[ASSIGNED TASK 1]: Render this sentence from the boundary layer passage in Spanish: "The velocity profile of a turbulent boundary layer is much more uniform compared to a laminar boundary layer, except near the wall where there is a laminar sublayer of smooth flow."
[ASSIGNED TASK 2]:
Answer these from the boundary layer passage:
(a) How does the thickness of a turbulent boundary layer compare with that of a laminar one?
(b) What value of $n$ gives the "one-seventh power law"?
(c) What does the power-law profile give at the wall that prevents a precise shear stress calculation there?
[ASSIGNED TASK 3]: Carry on the boundary layer passage from its last sentence.

[TEXT SECTION]:
⁂
This latter result is often used as a benchmark in that it would represent the absolute minimum drag on a thin airfoil if the flow developed along its length in a fully laminar manner. Therefore, an ideal goal would be to design for laminar flow, but one that is never practically attainable because the flow will always become turbulent at any practical flight Reynolds number.

Extensions of the basic approach used by Blasius (i.e., similarity solutions) have been made by various authors, including the work of Faulkner & and Skan, who generalized the boundary layer solutions for various external velocity fields and hence allowed for the effects of pressure gradients. However, these laminar solutions tend to be more of academic interest than any actual practical use because the boundary layers on most flight vehicles are inevitably turbulent.

Turbulent Boundary Layers

The principles surrounding the development of a turbulent boundary layer, which is distinctive because this type of flow has more mixing between the fluid layers and a more uniform velocity profile, have already been discussed and shown in the figure below. Recall also that a turbulent boundary layer will be thicker than a laminar one, a point previously made, because of the larger extent of mixing in the flow. However, expressing the structure of a turbulent boundary layer is much more complicated mathematically, and there are no theoretical results like the Blasius solution.

A turbulent boundary layer has been well-studied experimentally, but developing a generalized, functional relationship for the velocity profile remains challenging. However, various approximations for the turbulent boundary layer profile can be used. Among the simplest and the best-known approximations is the power-law profile, which is expressed as

(74) $\begin{equation*} \frac{u}{V_{\infty}} = \left(\frac{y}{\delta}\right)^{1/n} \end{equation*}$

where the value of $n$ is a constant that depends on the Reynolds number. It is found that the value of $n$ tends to increase with increasing Reynolds number to give agreement with measured profiles of turbulent boundary layers. However, using $n = 7$ for many flows is sufficient to represent a turbulent boundary layer profile called the “one-seventh power law,” as shown in the figure below.

The velocity profile of a turbulent boundary layer is much more uniform compared to a laminar boundary layer, except near the wall where there is a laminar sublayer of smooth flow.

However, a disadvantage of the power-law profile is that it cannot be used to calculate the shear stress precisely at the wall (i.e., at $y = 0$ ) in the laminar sublayer because it gives an infinite velocity gradient there. Notice that the laminar sublayer is a thin layer at the wall where the flow is predominantly smooth and may be regarded as a region where ${u}$ varies linearly with $y$ , i.e.,

(75) $\begin{equation*} \frac{d u}{dy} \approx \frac{V_{\infty}}{\delta_L} \end{equation*}$

where $\delta_L$ is the thickness of the laminar sublayer. Understanding the laminar sublayer is essential in analyzing turbulent boundary layer flows and must be considered when studying heat transfer and drag forces.
⁂
[Bounding box coordinate data]
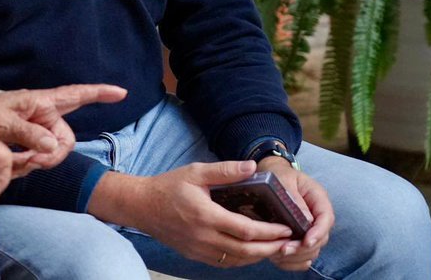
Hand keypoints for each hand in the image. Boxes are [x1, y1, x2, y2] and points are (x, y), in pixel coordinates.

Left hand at [0, 84, 127, 176]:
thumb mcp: (2, 121)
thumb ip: (27, 132)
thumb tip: (52, 145)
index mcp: (42, 102)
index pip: (76, 95)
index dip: (99, 93)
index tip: (121, 92)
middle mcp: (47, 117)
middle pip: (65, 141)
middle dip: (50, 156)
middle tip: (29, 162)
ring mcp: (42, 133)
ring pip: (54, 155)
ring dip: (36, 162)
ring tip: (15, 159)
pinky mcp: (35, 147)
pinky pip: (42, 162)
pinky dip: (29, 166)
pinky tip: (14, 161)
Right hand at [88, 160, 295, 268]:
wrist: (141, 205)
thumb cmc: (169, 186)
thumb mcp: (196, 172)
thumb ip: (225, 171)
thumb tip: (252, 166)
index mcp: (206, 215)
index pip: (246, 230)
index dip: (269, 232)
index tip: (286, 228)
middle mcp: (204, 237)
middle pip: (245, 251)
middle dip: (271, 249)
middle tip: (289, 243)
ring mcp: (199, 250)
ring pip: (236, 261)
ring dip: (258, 257)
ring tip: (276, 248)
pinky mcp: (195, 256)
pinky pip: (224, 263)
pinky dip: (242, 260)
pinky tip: (251, 252)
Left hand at [258, 157, 333, 271]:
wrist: (274, 176)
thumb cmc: (279, 176)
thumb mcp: (284, 180)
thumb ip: (294, 197)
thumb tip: (305, 218)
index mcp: (319, 199)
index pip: (326, 219)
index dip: (318, 232)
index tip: (306, 241)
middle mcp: (318, 216)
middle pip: (320, 239)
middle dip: (303, 248)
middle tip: (284, 250)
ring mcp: (310, 229)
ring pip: (312, 251)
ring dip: (297, 256)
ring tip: (277, 254)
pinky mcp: (301, 238)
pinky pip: (301, 256)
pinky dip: (292, 262)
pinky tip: (278, 259)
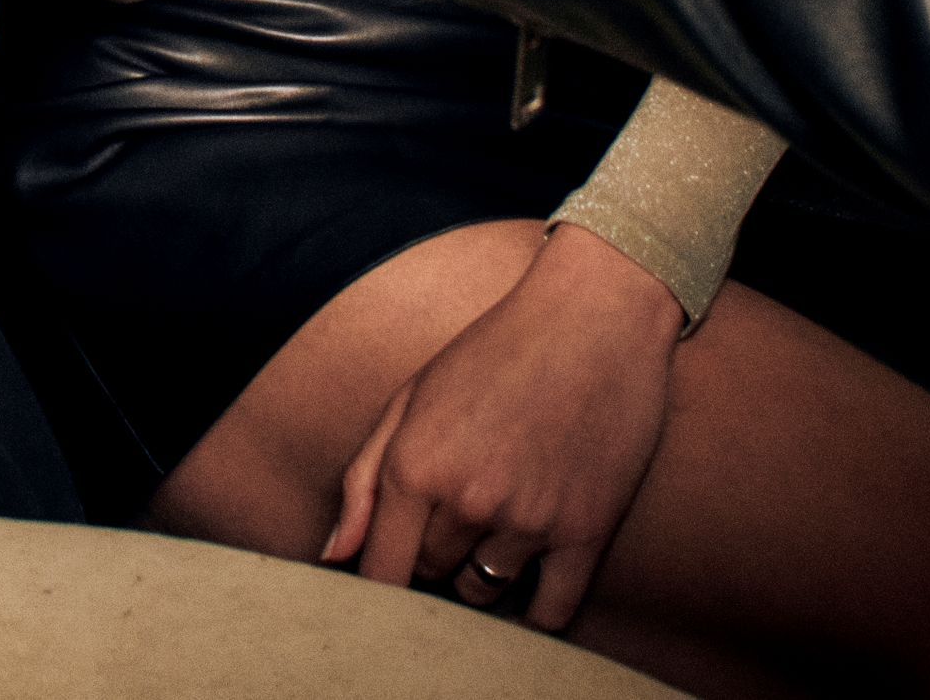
⁂
[EXERCISE RESPONSE 1]: El perfil de velocidad de una capa límite turbulenta es mucho más uniforme en comparación con el de una capa límite laminar, excepto cerca de la pared, donde existe una subcapa laminar de flujo suave.

[EXERCISE RESPONSE 2]:
(a) A turbulent boundary layer is thicker than a laminar one.
(b) $n = 7$
(c) An infinite velocity gradient.

[EXERCISE RESPONSE 3]:
For a turbulent boundary layer development along a flat plate, the boundary layer thickness can be approximated by

(76) $\begin{equation*} \delta (x) \approx \frac{0.37 \, x}{Re_x^{1/5}} \end{equation*}$

This preceding relationship assumes that the flow is turbulent right from the start of its development and that the velocity profiles are self-similar along with the flow in the x-direction. Neither of these assumptions is true for the general turbulent boundary layer case, so care must be exercised when applying this formula to any problems.

Check Your Understanding #2 – Skin Friction from laminar & turbulent boundary layers

Consider two boundary layer profiles at a wall, one laminar and one turbulent. The laminar profile is given by $u/V_e = 2(y/\delta)-(y/\delta)^2$ and the turbulent profile by $u/V_e = (y/\delta)^{1/7}$ where $V_e$ is the edge velocity (external velocity) and $\delta$ is the boundary layer thickness. Calculate the shear stress on the wall in each case where $\delta$ for the turbulent boundary layer is twice that of the laminar boundary layer and explain why they differ.

Show solution/hide solution

The shear stress, $\tau_w$ , on the wall in each case is given by

$\tau_w = \mu \left( \frac{du}{dy} \right) = \mu \left(\frac{V_e}{\delta} \right) \left( \frac{d (u/V_e)}{d (y/\delta)} \right)~\mbox{ as $(y/\delta)\rightarrow 0$}$

So, for the laminar boundary layer.

$\frac{d (u/V_e)}{d (y/\delta)} = 2 \left(1 - (y/\delta) \right) = 2~\mbox{ as $(y/\delta)\rightarrow 0$}$

and for the turbulent boundary layer

$\frac{d (u/V_e)}{d (y/\delta)} = (1/7) (y/\delta)^{-6/7} = 53.25~\mbox{ as $(y/\delta)\rightarrow 0.001$}$

In the latter case, the gradient has been evaluated at a short distance from the wall because the gradient would otherwise become infinite as $(y/\delta)\rightarrow$ 0. If $\delta$ for the turbulent boundary layer is twice that of the laminar boundary layer, the latter value will be reduced by about 1.81 to 29.39.

It is clear then that the turbulent boundary layer produces a much higher skin friction coefficient on the wall for given values of $V_e$ and $\mu$ . Hence, it will also have a much higher drag on a body over which such a boundary layer may exist.

Visualizing the Boundary Layer

Boundary layers are typically very thin regions next to a surface, so they are challenging to visualize using measurement techniques. Nevertheless, standard flow visualization methods in the wind tunnel environment can reveal the signature and perhaps specific boundary layer properties. Flow visualization may be divided into surface flow visualization and off-the-surface visualization. Such methods include but are not limited to, smoke or other tracer particles, tufts, surface oil flows, liquid crystals, sublimating chemicals, pressure-sensitive paints, shadowgraph, schlieren, etc.

An example illustrating the effects of the two boundary layer states on an airfoil at a low angle of attack and relatively low Reynolds number is shown in the figure below. In this case, the flow was visualized in a wind tunnel using a surface oil flow technique in which light oil is applied to the surface with a brush and illuminated under an ultra-violet (UV-A) light source. The shear stress on the oil mixture from the boundary layer creates a pattern, with regions of lower skin friction leaving behind more significant oil accumulations.

Surface flow visualization on an airfoil at a low angle of attack shows the transition from a laminar to a turbulent boundary layer. Eppler 387 airfoil.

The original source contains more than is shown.